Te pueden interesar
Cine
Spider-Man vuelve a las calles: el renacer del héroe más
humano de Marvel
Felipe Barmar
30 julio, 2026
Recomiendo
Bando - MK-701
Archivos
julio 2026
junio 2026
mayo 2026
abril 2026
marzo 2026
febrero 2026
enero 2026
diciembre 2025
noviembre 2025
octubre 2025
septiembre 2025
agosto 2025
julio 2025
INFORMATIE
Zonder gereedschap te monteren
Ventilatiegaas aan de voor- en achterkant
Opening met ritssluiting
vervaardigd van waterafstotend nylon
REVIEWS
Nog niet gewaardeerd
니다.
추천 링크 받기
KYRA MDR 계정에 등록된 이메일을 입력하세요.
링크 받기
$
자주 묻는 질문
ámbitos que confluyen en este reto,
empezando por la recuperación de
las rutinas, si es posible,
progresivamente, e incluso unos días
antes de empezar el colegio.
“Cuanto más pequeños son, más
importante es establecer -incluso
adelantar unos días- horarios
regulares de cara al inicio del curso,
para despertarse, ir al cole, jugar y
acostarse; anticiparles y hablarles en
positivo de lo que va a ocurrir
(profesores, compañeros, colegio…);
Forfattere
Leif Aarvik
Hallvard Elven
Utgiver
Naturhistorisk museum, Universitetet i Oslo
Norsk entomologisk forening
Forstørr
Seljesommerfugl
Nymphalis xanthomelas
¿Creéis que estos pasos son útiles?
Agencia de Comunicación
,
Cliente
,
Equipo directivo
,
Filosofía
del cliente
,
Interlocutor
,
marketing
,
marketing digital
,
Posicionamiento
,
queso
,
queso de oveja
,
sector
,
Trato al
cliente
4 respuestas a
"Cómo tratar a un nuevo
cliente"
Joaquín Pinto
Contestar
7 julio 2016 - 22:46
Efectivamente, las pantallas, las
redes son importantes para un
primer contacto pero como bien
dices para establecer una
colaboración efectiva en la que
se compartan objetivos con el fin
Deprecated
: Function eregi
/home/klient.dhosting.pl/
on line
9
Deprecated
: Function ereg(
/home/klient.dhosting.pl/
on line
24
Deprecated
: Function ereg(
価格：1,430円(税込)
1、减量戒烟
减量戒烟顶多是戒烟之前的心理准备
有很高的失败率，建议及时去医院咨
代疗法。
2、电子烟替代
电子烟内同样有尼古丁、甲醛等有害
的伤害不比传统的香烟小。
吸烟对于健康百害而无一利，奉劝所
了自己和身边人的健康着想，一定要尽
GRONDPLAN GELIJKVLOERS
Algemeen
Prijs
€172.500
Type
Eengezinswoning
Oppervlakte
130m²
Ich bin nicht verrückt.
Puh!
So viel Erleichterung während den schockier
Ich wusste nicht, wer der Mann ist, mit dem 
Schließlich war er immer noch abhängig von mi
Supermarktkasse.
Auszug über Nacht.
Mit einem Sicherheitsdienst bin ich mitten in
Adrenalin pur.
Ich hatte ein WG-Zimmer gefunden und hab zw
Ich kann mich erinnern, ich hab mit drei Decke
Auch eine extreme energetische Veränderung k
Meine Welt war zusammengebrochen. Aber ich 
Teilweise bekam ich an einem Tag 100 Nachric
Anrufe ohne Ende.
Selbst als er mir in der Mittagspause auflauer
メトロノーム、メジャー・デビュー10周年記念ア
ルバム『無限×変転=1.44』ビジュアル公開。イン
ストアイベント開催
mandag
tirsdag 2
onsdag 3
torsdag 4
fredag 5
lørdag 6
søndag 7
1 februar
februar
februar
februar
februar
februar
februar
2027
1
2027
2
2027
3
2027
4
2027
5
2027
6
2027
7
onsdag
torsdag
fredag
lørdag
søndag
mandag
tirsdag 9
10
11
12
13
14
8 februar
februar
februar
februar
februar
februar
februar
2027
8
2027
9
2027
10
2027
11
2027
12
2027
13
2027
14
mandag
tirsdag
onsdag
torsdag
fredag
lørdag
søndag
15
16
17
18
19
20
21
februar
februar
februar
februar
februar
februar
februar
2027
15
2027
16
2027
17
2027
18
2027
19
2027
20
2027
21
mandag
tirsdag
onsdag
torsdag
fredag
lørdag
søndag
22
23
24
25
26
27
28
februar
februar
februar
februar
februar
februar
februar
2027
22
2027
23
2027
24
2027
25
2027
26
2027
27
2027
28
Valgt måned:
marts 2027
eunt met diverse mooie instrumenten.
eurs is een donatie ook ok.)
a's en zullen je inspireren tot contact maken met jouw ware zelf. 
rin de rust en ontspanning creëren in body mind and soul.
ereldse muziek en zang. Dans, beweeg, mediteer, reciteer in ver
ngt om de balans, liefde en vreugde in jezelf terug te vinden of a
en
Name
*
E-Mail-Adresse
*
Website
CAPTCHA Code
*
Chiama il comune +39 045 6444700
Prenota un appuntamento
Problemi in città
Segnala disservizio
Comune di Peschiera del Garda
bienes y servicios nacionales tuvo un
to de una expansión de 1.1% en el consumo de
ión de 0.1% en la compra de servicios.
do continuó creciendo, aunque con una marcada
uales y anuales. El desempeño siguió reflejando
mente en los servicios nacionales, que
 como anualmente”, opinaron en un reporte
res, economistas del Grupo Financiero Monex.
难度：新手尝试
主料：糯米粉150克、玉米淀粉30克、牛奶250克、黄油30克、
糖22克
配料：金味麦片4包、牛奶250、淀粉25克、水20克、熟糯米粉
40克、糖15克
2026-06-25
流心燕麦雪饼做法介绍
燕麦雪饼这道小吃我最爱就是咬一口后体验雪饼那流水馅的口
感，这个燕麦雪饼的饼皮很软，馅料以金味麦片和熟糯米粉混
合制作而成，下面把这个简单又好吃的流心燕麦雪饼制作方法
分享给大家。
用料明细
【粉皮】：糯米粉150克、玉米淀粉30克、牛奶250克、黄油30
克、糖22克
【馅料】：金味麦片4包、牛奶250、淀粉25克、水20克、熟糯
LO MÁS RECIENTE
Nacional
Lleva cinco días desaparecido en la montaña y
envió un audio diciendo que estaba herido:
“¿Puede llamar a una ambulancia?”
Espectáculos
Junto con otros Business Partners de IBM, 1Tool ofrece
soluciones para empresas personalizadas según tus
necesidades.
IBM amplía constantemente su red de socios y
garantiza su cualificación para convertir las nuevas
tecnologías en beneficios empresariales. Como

(WORK TO COMPLETE) Nothing in the material may be left out; write it all out verbatim.

(RESPONSE TO THE EXERCISE)
Te pueden interesar
Cine
Spider-Man vuelve a las calles: el renacer del héroe más
humano de Marvel
Felipe Barmar
30 julio, 2026
Recomiendo
Bando - MK-701
Archivos
julio 2026
junio 2026
mayo 2026
abril 2026
marzo 2026
febrero 2026
enero 2026
diciembre 2025
noviembre 2025
octubre 2025
septiembre 2025
agosto 2025
julio 2025
INFORMATIE
Zonder gereedschap te monteren
Ventilatiegaas aan de voor- en achterkant
Opening met ritssluiting
vervaardigd van waterafstotend nylon
REVIEWS
Nog niet gewaardeerd
니다.
추천 링크 받기
KYRA MDR 계정에 등록된 이메일을 입력하세요.
링크 받기
$
자주 묻는 질문
ámbitos que confluyen en este reto,
empezando por la recuperación de
las rutinas, si es posible,
progresivamente, e incluso unos días
antes de empezar el colegio.
“Cuanto más pequeños son, más
importante es establecer -incluso
adelantar unos días- horarios
regulares de cara al inicio del curso,
para despertarse, ir al cole, jugar y
acostarse; anticiparles y hablarles en
positivo de lo que va a ocurrir
(profesores, compañeros, colegio…);
Forfattere
Leif Aarvik
Hallvard Elven
Utgiver
Naturhistorisk museum, Universitetet i Oslo
Norsk entomologisk forening
Forstørr
Seljesommerfugl
Nymphalis xanthomelas
¿Creéis que estos pasos son útiles?
Agencia de Comunicación
,
Cliente
,
Equipo directivo
,
Filosofía
del cliente
,
Interlocutor
,
marketing
,
marketing digital
,
Posicionamiento
,
queso
,
queso de oveja
,
sector
,
Trato al
cliente
4 respuestas a
"Cómo tratar a un nuevo
cliente"
Joaquín Pinto
Contestar
7 julio 2016 - 22:46
Efectivamente, las pantallas, las
redes son importantes para un
primer contacto pero como bien
dices para establecer una
colaboración efectiva en la que
se compartan objetivos con el fin
Deprecated
: Function eregi
/home/klient.dhosting.pl/
on line
9
Deprecated
: Function ereg(
/home/klient.dhosting.pl/
on line
24
Deprecated
: Function ereg(
価格：1,430円(税込)
1、减量戒烟
减量戒烟顶多是戒烟之前的心理准备
有很高的失败率，建议及时去医院咨
代疗法。
2、电子烟替代
电子烟内同样有尼古丁、甲醛等有害
的伤害不比传统的香烟小。
吸烟对于健康百害而无一利，奉劝所
了自己和身边人的健康着想，一定要尽
GRONDPLAN GELIJKVLOERS
Algemeen
Prijs
€172.500
Type
Eengezinswoning
Oppervlakte
130m²
Ich bin nicht verrückt.
Puh!
So viel Erleichterung während den schockier
Ich wusste nicht, wer der Mann ist, mit dem 
Schließlich war er immer noch abhängig von mi
Supermarktkasse.
Auszug über Nacht.
Mit einem Sicherheitsdienst bin ich mitten in
Adrenalin pur.
Ich hatte ein WG-Zimmer gefunden und hab zw
Ich kann mich erinnern, ich hab mit drei Decke
Auch eine extreme energetische Veränderung k
Meine Welt war zusammengebrochen. Aber ich 
Teilweise bekam ich an einem Tag 100 Nachric
Anrufe ohne Ende.
Selbst als er mir in der Mittagspause auflauer
メトロノーム、メジャー・デビュー10周年記念ア
ルバム『無限×変転=1.44』ビジュアル公開。イン
ストアイベント開催
mandag
tirsdag 2
onsdag 3
torsdag 4
fredag 5
lørdag 6
søndag 7
1 februar
februar
februar
februar
februar
februar
februar
2027
1
2027
2
2027
3
2027
4
2027
5
2027
6
2027
7
onsdag
torsdag
fredag
lørdag
søndag
mandag
tirsdag 9
10
11
12
13
14
8 februar
februar
februar
februar
februar
februar
februar
2027
8
2027
9
2027
10
2027
11
2027
12
2027
13
2027
14
mandag
tirsdag
onsdag
torsdag
fredag
lørdag
søndag
15
16
17
18
19
20
21
februar
februar
februar
februar
februar
februar
februar
2027
15
2027
16
2027
17
2027
18
2027
19
2027
20
2027
21
mandag
tirsdag
onsdag
torsdag
fredag
lørdag
søndag
22
23
24
25
26
27
28
februar
februar
februar
februar
februar
februar
februar
2027
22
2027
23
2027
24
2027
25
2027
26
2027
27
2027
28
Valgt måned:
marts 2027
eunt met diverse mooie instrumenten.
eurs is een donatie ook ok.)
a's en zullen je inspireren tot contact maken met jouw ware zelf. 
rin de rust en ontspanning creëren in body mind and soul.
ereldse muziek en zang. Dans, beweeg, mediteer, reciteer in ver
ngt om de balans, liefde en vreugde in jezelf terug te vinden of a
en
Name
*
E-Mail-Adresse
*
Website
CAPTCHA Code
*
Chiama il comune +39 045 6444700
Prenota un appuntamento
Problemi in città
Segnala disservizio
Comune di Peschiera del Garda
bienes y servicios nacionales tuvo un
to de una expansión de 1.1% en el consumo de
ión de 0.1% en la compra de servicios.
do continuó creciendo, aunque con una marcada
uales y anuales. El desempeño siguió reflejando
mente en los servicios nacionales, que
 como anualmente”, opinaron en un reporte
res, economistas del Grupo Financiero Monex.
难度：新手尝试
主料：糯米粉150克、玉米淀粉30克、牛奶250克、黄油30克、
糖22克
配料：金味麦片4包、牛奶250、淀粉25克、水20克、熟糯米粉
40克、糖15克
2026-06-25
流心燕麦雪饼做法介绍
燕麦雪饼这道小吃我最爱就是咬一口后体验雪饼那流水馅的口
感，这个燕麦雪饼的饼皮很软，馅料以金味麦片和熟糯米粉混
合制作而成，下面把这个简单又好吃的流心燕麦雪饼制作方法
分享给大家。
用料明细
【粉皮】：糯米粉150克、玉米淀粉30克、牛奶250克、黄油30
克、糖22克
【馅料】：金味麦片4包、牛奶250、淀粉25克、水20克、熟糯
LO MÁS RECIENTE
Nacional
Lleva cinco días desaparecido en la montaña y
envió un audio diciendo que estaba herido:
“¿Puede llamar a una ambulancia?”
Espectáculos
Junto con otros Business Partners de IBM, 1Tool ofrece
soluciones para empresas personalizadas según tus
necesidades.
IBM amplía constantemente su red de socios y
garantiza su cualificación para convertir las nuevas
tecnologías en beneficios empresariales. Como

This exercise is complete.